Anggota Komisi III DPR ini pun menambahkan, saat Jokowi diunggulkan survei capres mengaku tidak mikir dan mau fokus urus Jakarta. Dalam hal ini, menurut dia, PDIP melihat Jokowi berminat, dan ketika dicapreskan ternyata belum siap menerima serangan politik.

"Dalam kata-katanya itu (copras,capres, enggak mikir) PDIP lihat kawan kita ini mau, waktu pantatnya digosok, dan benar sebelum pemilu disorong (diadu), begitu disorong, diserang sama yang lain, waakkk (takut, tidak siap)," ibarat dia. "Logikanya begitu pencalonan (presiden) itu, kalau sudah ada di gelanggang bilang jangan pukul saya, padahal ini pertarungan. Itu (adu ayam) logika sederhananya,".

Kendati begitu, dia meyakini bahwa tak pernah serang pribadi seseorang. Namun sebagai anggota DPR, pihaknya wajib mengkritisi setiap calon. "Dan saya tidak ada menyerang pribadi. Itu yang mesti dicatat,".

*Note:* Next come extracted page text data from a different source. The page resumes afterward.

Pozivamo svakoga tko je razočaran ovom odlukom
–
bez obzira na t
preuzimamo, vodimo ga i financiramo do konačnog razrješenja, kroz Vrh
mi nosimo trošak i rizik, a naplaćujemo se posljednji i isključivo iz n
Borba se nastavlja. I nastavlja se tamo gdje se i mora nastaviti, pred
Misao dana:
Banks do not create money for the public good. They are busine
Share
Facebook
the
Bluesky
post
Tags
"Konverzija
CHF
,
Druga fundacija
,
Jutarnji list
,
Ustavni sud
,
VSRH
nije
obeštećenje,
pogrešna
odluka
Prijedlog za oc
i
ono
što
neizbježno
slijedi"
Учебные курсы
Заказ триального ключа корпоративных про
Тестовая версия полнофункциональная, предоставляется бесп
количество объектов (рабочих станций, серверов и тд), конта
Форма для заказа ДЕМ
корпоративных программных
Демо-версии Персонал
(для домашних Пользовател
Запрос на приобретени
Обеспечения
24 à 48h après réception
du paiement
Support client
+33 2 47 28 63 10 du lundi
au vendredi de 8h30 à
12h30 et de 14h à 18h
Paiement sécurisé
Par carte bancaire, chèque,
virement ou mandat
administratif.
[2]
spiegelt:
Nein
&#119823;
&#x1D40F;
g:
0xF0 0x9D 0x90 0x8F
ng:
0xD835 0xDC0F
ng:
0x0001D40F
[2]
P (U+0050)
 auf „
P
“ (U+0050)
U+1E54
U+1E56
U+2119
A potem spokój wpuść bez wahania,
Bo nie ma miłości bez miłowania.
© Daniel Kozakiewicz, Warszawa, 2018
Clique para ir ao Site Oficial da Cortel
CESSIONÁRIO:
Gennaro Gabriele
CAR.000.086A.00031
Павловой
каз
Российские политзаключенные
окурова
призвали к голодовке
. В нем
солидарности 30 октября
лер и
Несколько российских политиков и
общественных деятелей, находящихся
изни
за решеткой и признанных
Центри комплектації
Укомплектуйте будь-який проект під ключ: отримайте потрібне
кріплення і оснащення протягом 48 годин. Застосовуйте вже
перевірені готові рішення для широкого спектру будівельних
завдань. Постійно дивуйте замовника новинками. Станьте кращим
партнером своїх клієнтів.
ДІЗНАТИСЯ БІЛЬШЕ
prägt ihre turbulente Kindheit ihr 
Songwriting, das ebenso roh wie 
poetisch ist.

PDIP juga harus bersiap siaga jika disuatu saat akan berhadapan dengan FH di ruang oposisi. Karena FH pernah mengeluarkan statemen, Jika Jokowi Presiden, maka PKS akan memilih oposisi yang efektif dan produktif bukan pasif sebagaimana di praktekkan PDIP sebalumnya. Nampaknya pertarungan sportif dengan akan sehat akan segera terwujud setelah pilleg atau pilpres, sipakah sebenarnya yang akan menjadi petarung, pahlawan dan pecundang demokrasi.

Mengelola negara tidak hanya di butuhkuan kekuatan opini dan suara,tapi juga kekuatan nurani dan kejujuran serta kesungguhan.

“MEMIMPIN INDONESIA HANYA AKAN BERHASIL JIKA MAU MENJADI OTAKNYA INDONESIA, HATINYA INDONESIA DAN TULANG PUNGGUNGNYA INDONESIA”

Jika diluar ini semua, Indonesia tidak akan lebih baik dibandingkan sebelum sebelumnya. Masihkan warna politik kita abu abu?